Let $Y$ be an exponential random variable with mean $\frac{1}{\theta}$, where $\theta\gt0$. The conditional distribution of $X$ given $Y$ has Poisson distribution with mean $Y$. Then, the variance of $X$ is
(A)$\frac{1}{\theta^2}\quad\quad$(B)$\frac{\theta+1}{\theta}\quad\quad$(C)$\frac{\theta^2+1}{\theta^2}\quad\quad$(D)$\frac{\theta+1}{\theta^2}$
The thing is since $Y$ a continuous random variable , is it possible that the conditional distribution of $X$ given $Y$ follow Poisson distribution (which is discrete in nature) and moreover we don't know whether $X$ is a discrete or a continuous random variable.

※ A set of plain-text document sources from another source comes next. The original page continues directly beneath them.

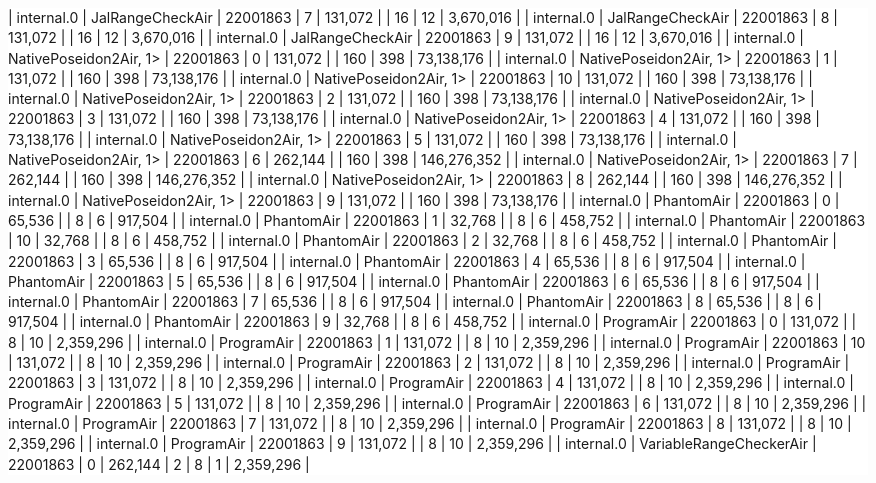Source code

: | internal.0 | JalRangeCheckAir | 22001863 | 7 | 131,072 |  | 16 | 12 | 3,670,016 | 
| internal.0 | JalRangeCheckAir | 22001863 | 8 | 131,072 |  | 16 | 12 | 3,670,016 | 
| internal.0 | JalRangeCheckAir | 22001863 | 9 | 131,072 |  | 16 | 12 | 3,670,016 | 
| internal.0 | NativePoseidon2Air<BabyBearParameters>, 1> | 22001863 | 0 | 131,072 |  | 160 | 398 | 73,138,176 | 
| internal.0 | NativePoseidon2Air<BabyBearParameters>, 1> | 22001863 | 1 | 131,072 |  | 160 | 398 | 73,138,176 | 
| internal.0 | NativePoseidon2Air<BabyBearParameters>, 1> | 22001863 | 10 | 131,072 |  | 160 | 398 | 73,138,176 | 
| internal.0 | NativePoseidon2Air<BabyBearParameters>, 1> | 22001863 | 2 | 131,072 |  | 160 | 398 | 73,138,176 | 
| internal.0 | NativePoseidon2Air<BabyBearParameters>, 1> | 22001863 | 3 | 131,072 |  | 160 | 398 | 73,138,176 | 
| internal.0 | NativePoseidon2Air<BabyBearParameters>, 1> | 22001863 | 4 | 131,072 |  | 160 | 398 | 73,138,176 | 
| internal.0 | NativePoseidon2Air<BabyBearParameters>, 1> | 22001863 | 5 | 131,072 |  | 160 | 398 | 73,138,176 | 
| internal.0 | NativePoseidon2Air<BabyBearParameters>, 1> | 22001863 | 6 | 262,144 |  | 160 | 398 | 146,276,352 | 
| internal.0 | NativePoseidon2Air<BabyBearParameters>, 1> | 22001863 | 7 | 262,144 |  | 160 | 398 | 146,276,352 | 
| internal.0 | NativePoseidon2Air<BabyBearParameters>, 1> | 22001863 | 8 | 262,144 |  | 160 | 398 | 146,276,352 | 
| internal.0 | NativePoseidon2Air<BabyBearParameters>, 1> | 22001863 | 9 | 131,072 |  | 160 | 398 | 73,138,176 | 
| internal.0 | PhantomAir | 22001863 | 0 | 65,536 |  | 8 | 6 | 917,504 | 
| internal.0 | PhantomAir | 22001863 | 1 | 32,768 |  | 8 | 6 | 458,752 | 
| internal.0 | PhantomAir | 22001863 | 10 | 32,768 |  | 8 | 6 | 458,752 | 
| internal.0 | PhantomAir | 22001863 | 2 | 32,768 |  | 8 | 6 | 458,752 | 
| internal.0 | PhantomAir | 22001863 | 3 | 65,536 |  | 8 | 6 | 917,504 | 
| internal.0 | PhantomAir | 22001863 | 4 | 65,536 |  | 8 | 6 | 917,504 | 
| internal.0 | PhantomAir | 22001863 | 5 | 65,536 |  | 8 | 6 | 917,504 | 
| internal.0 | PhantomAir | 22001863 | 6 | 65,536 |  | 8 | 6 | 917,504 | 
| internal.0 | PhantomAir | 22001863 | 7 | 65,536 |  | 8 | 6 | 917,504 | 
| internal.0 | PhantomAir | 22001863 | 8 | 65,536 |  | 8 | 6 | 917,504 | 
| internal.0 | PhantomAir | 22001863 | 9 | 32,768 |  | 8 | 6 | 458,752 | 
| internal.0 | ProgramAir | 22001863 | 0 | 131,072 |  | 8 | 10 | 2,359,296 | 
| internal.0 | ProgramAir | 22001863 | 1 | 131,072 |  | 8 | 10 | 2,359,296 | 
| internal.0 | ProgramAir | 22001863 | 10 | 131,072 |  | 8 | 10 | 2,359,296 | 
| internal.0 | ProgramAir | 22001863 | 2 | 131,072 |  | 8 | 10 | 2,359,296 | 
| internal.0 | ProgramAir | 22001863 | 3 | 131,072 |  | 8 | 10 | 2,359,296 | 
| internal.0 | ProgramAir | 22001863 | 4 | 131,072 |  | 8 | 10 | 2,359,296 | 
| internal.0 | ProgramAir | 22001863 | 5 | 131,072 |  | 8 | 10 | 2,359,296 | 
| internal.0 | ProgramAir | 22001863 | 6 | 131,072 |  | 8 | 10 | 2,359,296 | 
| internal.0 | ProgramAir | 22001863 | 7 | 131,072 |  | 8 | 10 | 2,359,296 | 
| internal.0 | ProgramAir | 22001863 | 8 | 131,072 |  | 8 | 10 | 2,359,296 | 
| internal.0 | ProgramAir | 22001863 | 9 | 131,072 |  | 8 | 10 | 2,359,296 | 
| internal.0 | VariableRangeCheckerAir | 22001863 | 0 | 262,144 | 2 | 8 | 1 | 2,359,296 |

How do we find the variance of $X$?
Best Answer
You can use the law of total expectation
$$E[X]=E[E[X|Y]]=E[Y]=\frac{1}{\theta}$$
$$V[X]= E[E[X^2|Y]] -E^2[X]=E[Y^2+Y]-\frac{1}{\theta^2}$$
$$V[X]=\frac{2}{\theta^2}+\frac{1}{\theta}-\frac{1}{\theta^2}=\frac{1+\theta}{\theta^2}$$
Thus the correct answer is D)